What We Do
METR (pronounced ‘meter’) evaluates frontier AI models to help companies and wider society understand AI capabilities and what risks they pose.
Most of METR’s research consists of evaluations assessing the extent to which an AI system can autonomously carry out substantial tasks, including general-purpose tasks like conducting research or developing an app, and concerning capabilities such as conducting cyberattacks or making itself hard to shut down. Recently, we’ve begun studying the effects of AI on real-world software developer productivity as well as potential AI behavior that threatens the integrity of evaluations and mitigations for such behavior.
METR also prototypes governance approaches which use AI systems’ measured or forecasted capabilities to determine when better risk mitigations are needed for further scaling. This included prototyping the Responsible Scaling Policies approach, which has been adopted by nine leading AI developers.
Our Mission
METR’s mission is to develop scientific methods to assess catastrophic risks stemming from AI systems’ autonomous capabilities and enable good decision-making about their development.
At some point, AI systems will probably be able to do most of what humans can do, including developing new technologies; starting businesses and making money; finding new cybersecurity exploits and fixes; and more. This could change the world quickly and drastically, with potential for both enormous good and enormous harm. Unfortunately, it’s hard to predict exactly when and how this might happen. Being able to measure the autonomous capabilities of AI systems will allow companies and policymakers to see when AI systems might have very wide-reaching impacts, and to focus their efforts on those high-stakes situations.
The stakes could become very high: it seems very plausible that advanced AI systems could pursue goals that are at odds with what humans want. This could be due to deliberate effort to cause chaos or happen despite the intention to only develop AI systems that are safe.1 Further, given how quickly things could play out, we don’t think it’s good enough to wait and see whether things seem to be going very wrong. We need to be able to determine whether a given AI system carries significant risk of a global catastrophe.

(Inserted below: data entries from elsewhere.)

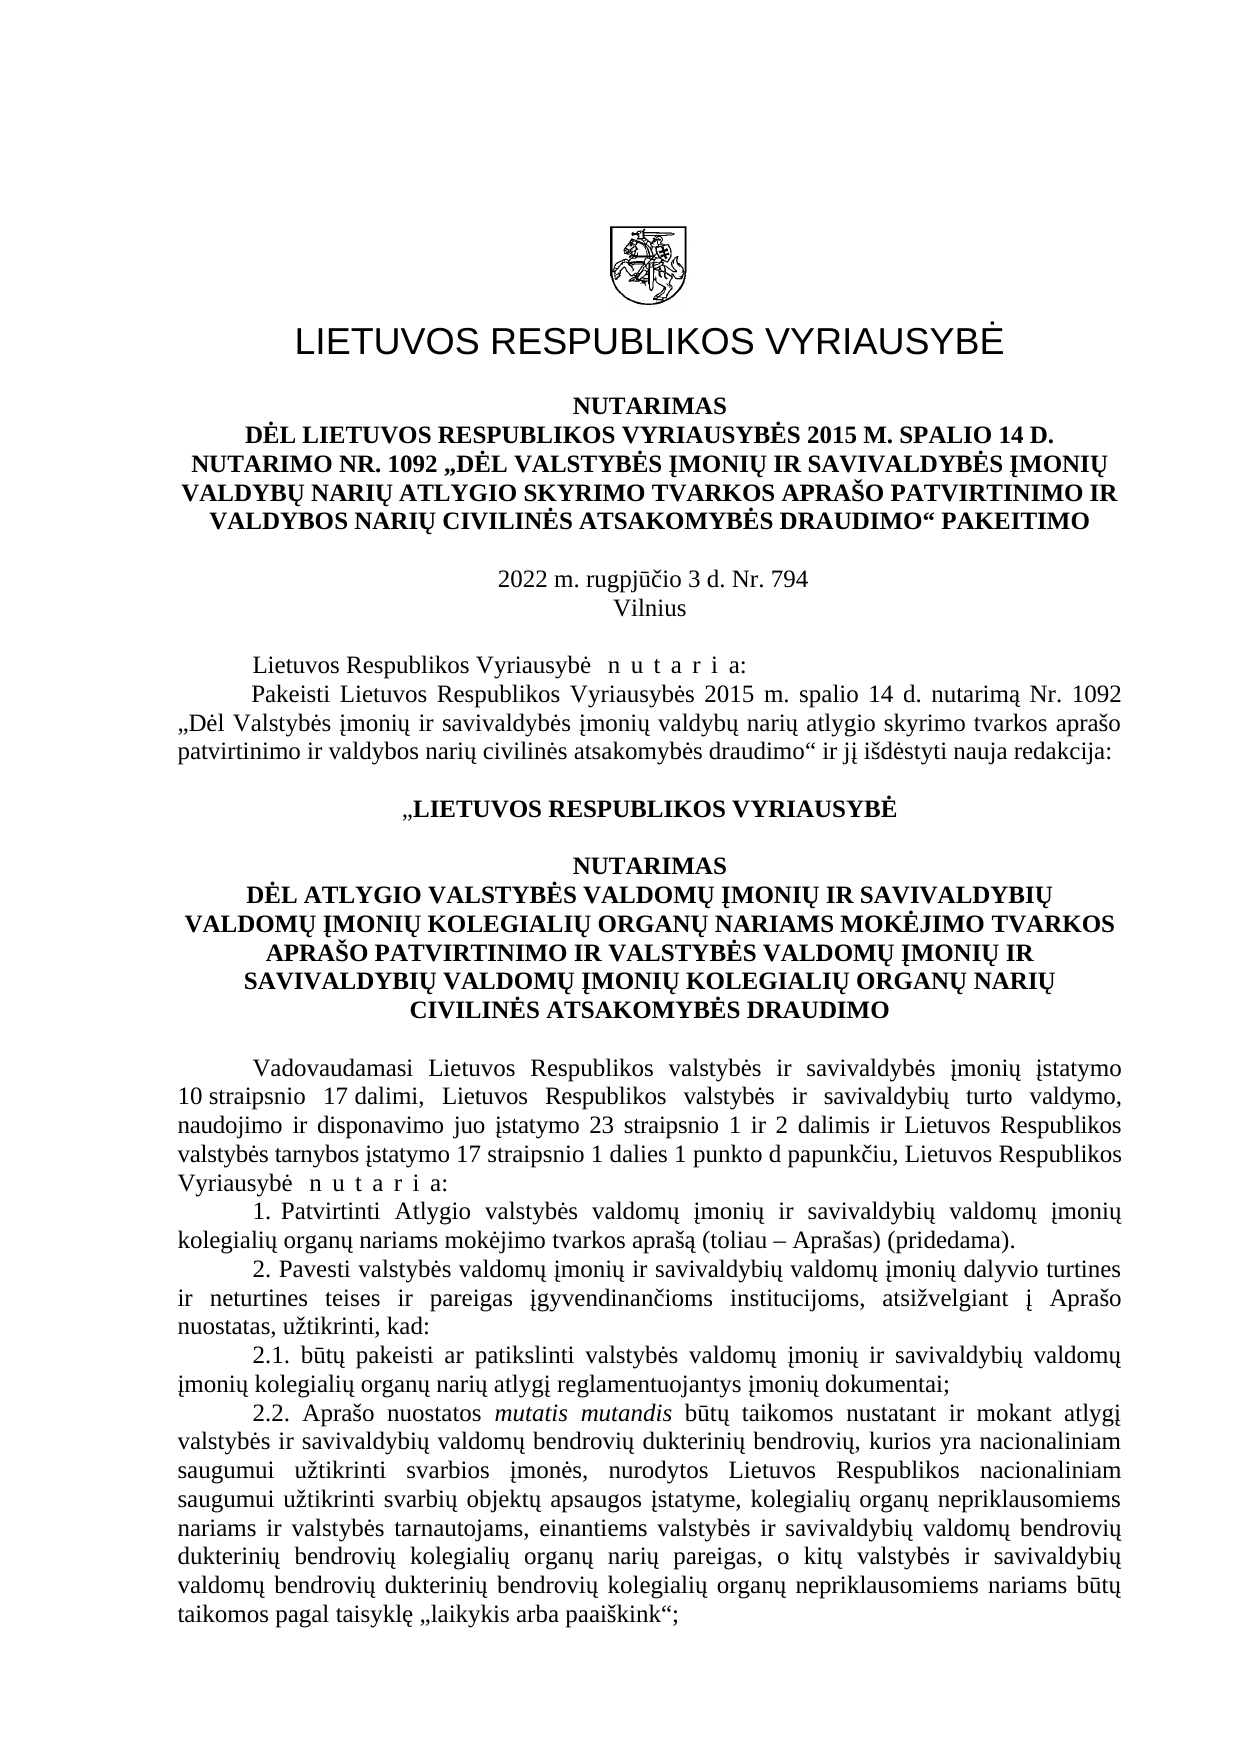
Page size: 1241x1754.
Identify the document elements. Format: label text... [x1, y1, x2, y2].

text 2.1. būtų pakeisti ar patikslinti valstybės valdomų įmonių ir savivaldybių valdomų įmonių kolegialių organų narių atlygį reglamentuojantys įmonių dokumentai; [177, 1340, 1122, 1398]
text 2.2. Aprašo nuostatos mutatis mutandis būtų taikomos nustatant ir mokant atlygį valstybės ir savivaldybių valdomų bendrovių dukterinių bendrovių, kurios yra nacionaliniam saugumui užtikrinti svarbios įmonės, nurodytos Lietuvos Respublikos nacionaliniam saugumui užtikrinti svarbių objektų apsaugos įstatyme, kolegialių organų nepriklausomiems nariams ir valstybės tarnautojams, einantiems valstybės ir savivaldybių valdomų bendrovių dukterinių bendrovių kolegialių organų narių pareigas, o kitų valstybės ir savivaldybių valdomų bendrovių dukterinių bendrovių kolegialių organų nepriklausomiems nariams būtų taikomos pagal taisyklę „laikykis arba paaiškink“; [177, 1398, 1122, 1628]
text Vilnius [177, 593, 1122, 621]
text 1. Patvirtinti Atlygio valstybės valdomų įmonių ir savivaldybių valdomų įmonių kolegialių organų nariams mokėjimo tvarkos aprašą (toliau – Aprašas) (pridedama). [177, 1196, 1122, 1254]
text Lietuvos Respublikos Vyriausybė [177, 319, 1122, 363]
text Pakeisti Lietuvos Respublikos Vyriausybės 2015 m. spalio 14 d. nutarimą Nr. 1092 „Dėl Valstybės įmonių ir savivaldybės įmonių valdybų narių atlygio skyrimo tvarkos aprašo patvirtinimo ir valdybos narių civilinės atsakomybės draudimo“ ir jį išdėstyti nauja redakcija: [177, 679, 1122, 765]
text „LIETUVOS RESPUBLIKOS VYRIAUSYBĖ [177, 794, 1122, 823]
text nutarimas [177, 391, 1122, 420]
text Lietuvos Respublikos Vyriausybė nutaria: [177, 650, 1122, 679]
text DĖL LIETUVOS RESPUBLIKOS VYRIAUSYBĖS 2015 M. SPALIO 14 D. NUTARIMO NR. 1092 „DĖL VALSTYBĖS ĮMONIŲ IR SAVIVALDYBĖS ĮMONIŲ VALDYBŲ NARIŲ ATLYGIO SKYRIMO TVARKOS APRAŠO PATVIRTINIMO IR VALDYBOS NARIŲ CIVILINĖS ATSAKOMYBĖS DRAUDIMO“ PAKEITIMO [177, 420, 1122, 535]
text Vadovaudamasi Lietuvos Respublikos valstybės ir savivaldybės įmonių įstatymo 10 straipsnio 17 dalimi, Lietuvos Respublikos valstybės ir savivaldybių turto valdymo, naudojimo ir disponavimo juo įstatymo 23 straipsnio 1 ir 2 dalimis ir Lietuvos Respublikos valstybės tarnybos įstatymo 17 straipsnio 1 dalies 1 punkto d papunkčiu, Lietuvos Respublikos Vyriausybė nutaria: [177, 1053, 1122, 1196]
text 2022 m. rugpjūčio 3 d. Nr. 794 [177, 564, 1122, 593]
text 2. Pavesti valstybės valdomų įmonių ir savivaldybių valdomų įmonių dalyvio turtines ir neturtines teises ir pareigas įgyvendinančioms institucijoms, atsižvelgiant į Aprašo nuostatas, užtikrinti, kad: [177, 1254, 1122, 1340]
text NUTARIMAS [177, 851, 1122, 880]
text DĖL ATLYGIO VALSTYBĖS VALDOMŲ ĮMONIŲ IR SAVIVALDYBIŲ VALDOMŲ ĮMONIŲ KOLEGIALIŲ ORGANŲ NARIAMS MOKĖJIMO TVARKOS APRAŠO PATVIRTINIMO IR VALSTYBĖS VALDOMŲ ĮMONIŲ IR SAVIVALDYBIŲ VALDOMŲ ĮMONIŲ KOLEGIALIŲ ORGANŲ NARIŲ CIVILINĖS ATSAKOMYBĖS DRAUDIMO [177, 880, 1122, 1024]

We believe that the world needs an independent third-party that can scientifically and empirically study the capabilities and risks of AI systems. We also believe in the importance of transparency and openness: where possible, we publish all of our research and risk assessments, and seek to communicate our views to the wider world.
Partnerships
We have previously partnered with OpenAI, Anthropic, and other companies to pilot informal pre-deployment evaluation procedures. These companies have also provided access and compute credits to support evaluation research.
We are also partnering with the AI Security Institute and are part of the NIST AI Safety Institute Consortium.
Funding
METR is funded by donations. Our largest funding to date was through The Audacious Project, a funding initiative housed at TED. METR has been supported by foundations such as the Sijbrandij Foundation, Schmidt Sciences, La Centra-Sumerlin Foundation, Astralis Foundation and Expa.org; the AI Security Institute; the pooled funds of many other donors, including through Longview Philanthropy and Effektiv Spenden’s funds; recommendations by the Survival and Flourishing Fund; and a wide range of individuals directly, such as David Farhi, Dylan Field and Geoff Ralston.
We are grateful to all our supporters for making METR’s work possible. Please consider joining them here.
METR has not accepted funding from AI companies, though we make use of significant free compute credits, as noted above. Independent funding has been crucial for our ability to pursue the most promising research directions and set standards for evidence-based understanding of risks from AI. It is also part of how we ensure that our research is as accurate as possible.